Malheureusement pour vous, le personnel n’est pas de mon avis. En sous-effectif flagrant, -mais est-ce votre faute ?- infirmières et aides-soignantes (les femmes sont plus nombreuses) se plaignent des distances : occupées par des soins d’un côté du service qui ne compte pourtant que 30 lits, elles ne savent rien de ce qui se passe de l’autre. « Prenez votre portable sur vous, m’a conseillé le chef de service après un évanouissement suivi d’une chute heureusement sans conséquence, s’il vous arrive quelque chose dans un couloir c’est plus sûr ! ». Pour appeler les pompiers, une fois inconsciente? Ou le service dans lequel je suis déjà hospitalisée ? « ça ne servirait à rien me répond l’infirmière consultée sur le sujet. Il faudrait que vous me téléphoniez sur mon portable personnel ! ». L’après-midi, deux personnes seulement sont responsables de ces trente chambres aux patients peu valides. Toutes sont individuelles. Tranquillité, intimité sont à mes yeux un confort sans prix. Mais collectivité dit sécurité lorsqu’un patient peut appeler une aide que son voisin est parfois bien en peine de réclamer.

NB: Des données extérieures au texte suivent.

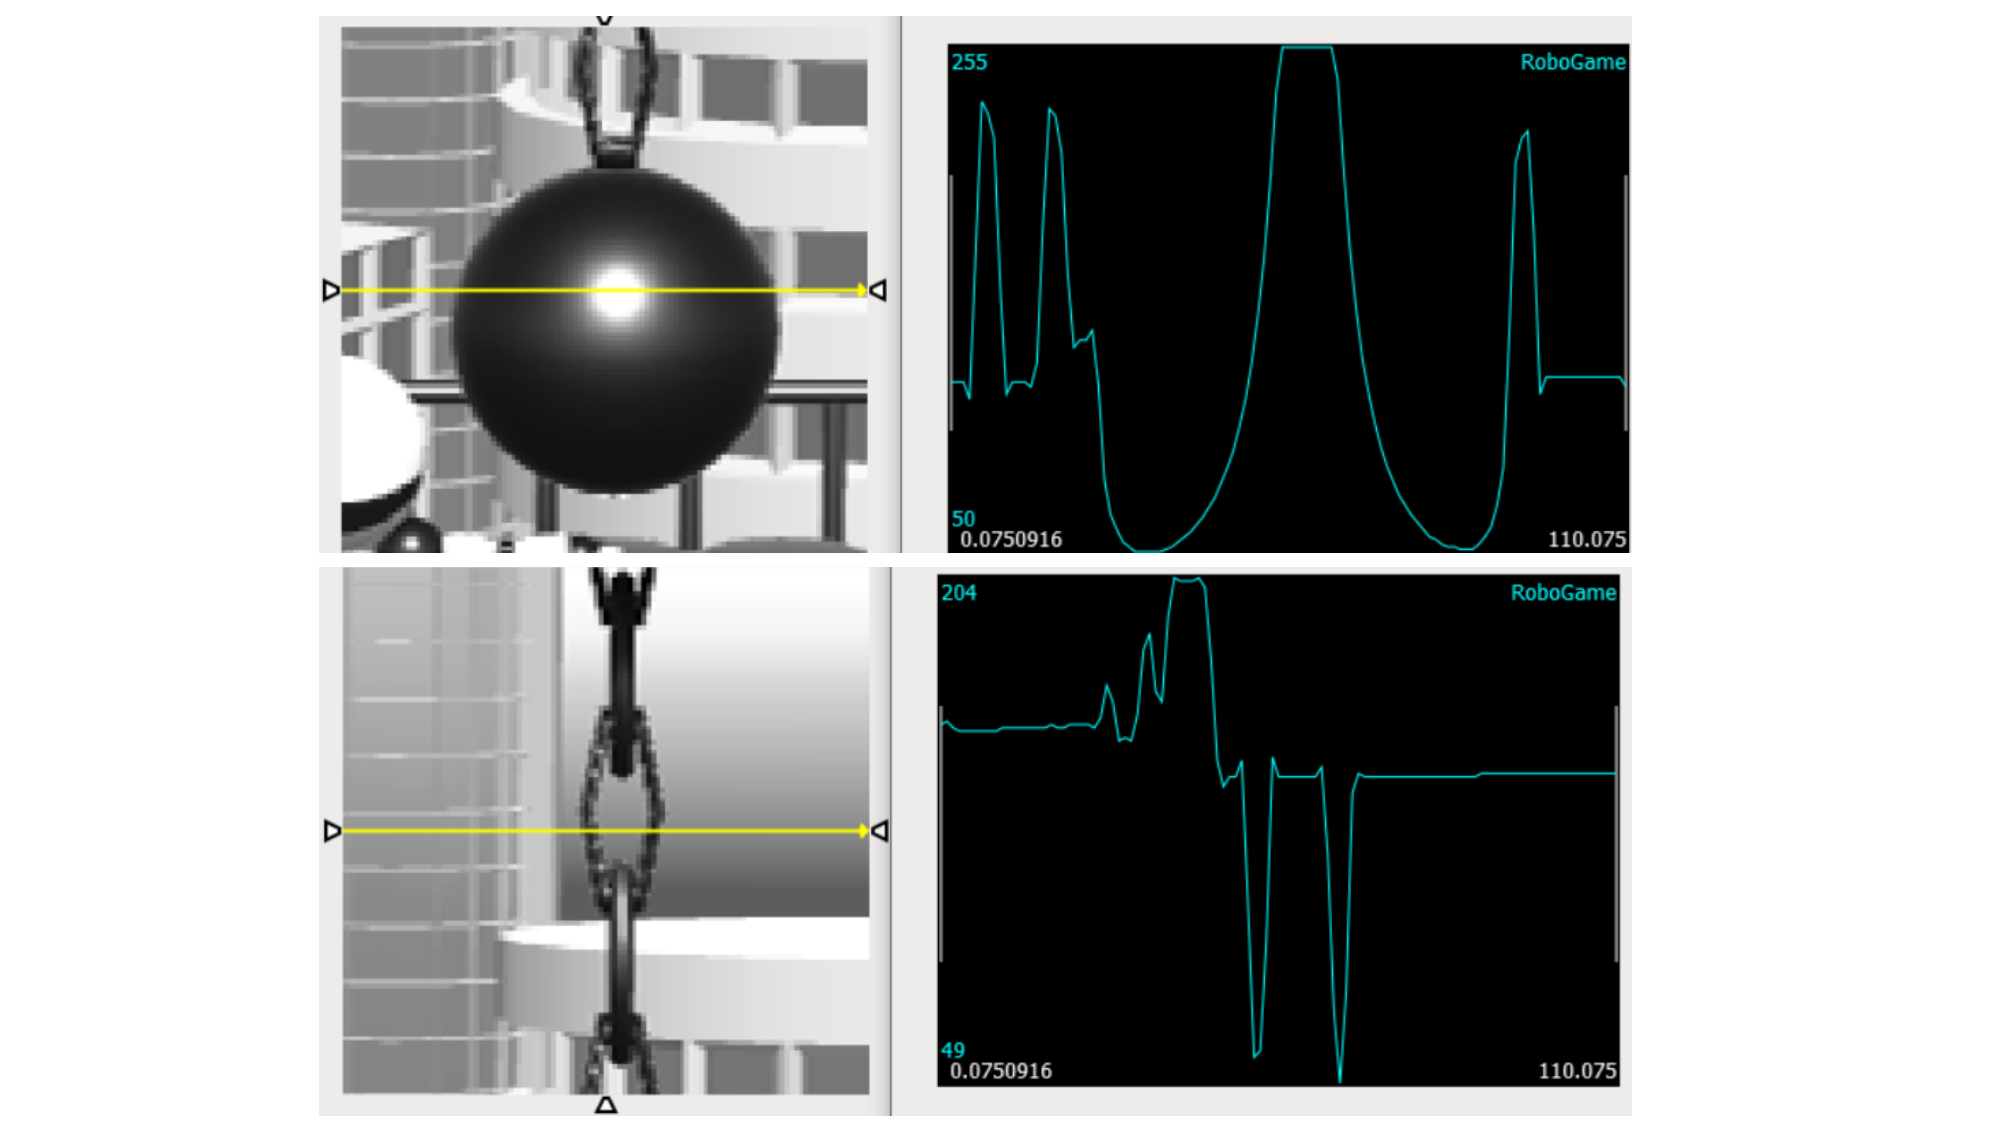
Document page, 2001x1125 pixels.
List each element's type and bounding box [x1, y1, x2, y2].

list [319, 567, 1632, 1116]
picture [319, 16, 1632, 553]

Et les soins, le service, le ménage sont ralentis par tant d’allées et venues.

Lorsque le temps le permet, le jardin est des plus agréables. Je ne sais qui a décidé de ne pas (ou pas encore) démolir l’ancien hôpital vidé il y a dix-huit mois, mais l’idée est bonne. Sa grande porte close sert de parvis d’accueil à des SDF côté rue. Côté jardin, cette haute barre de béton, dont l’architecture moderne fut sans doute louée et admirée en son temps dresse un rempart contre les bruits de la ville. Il n’est pas besoin d’être architecte pour comprendre l’agréable tension entre votre bâtiment, moderne, vêtu de brique rouge et les pavillons d’origine de la fondation Rothschild construits dans le même matériau. Tous mes visiteurs ont remarqué et apprécié le miroir comme la sobriété de la partie la plus récente. Les architectes qui viennent me voir en profitent pour commenter les détails, (et s’en inspirer sûrement) orientation des pare-soleil, bardage et choix du métal pour la passerelle centrale qui semble faire évoluer les blouses blanches en plein ciel, Ils sont plutôt admiratifs. J’en soupçonne même certains d’être revenus plus pour vous que pour moi.

Bien à vous

PS j’ai fini par sortir sur mes deux jambes… et je ne suis pas revenue.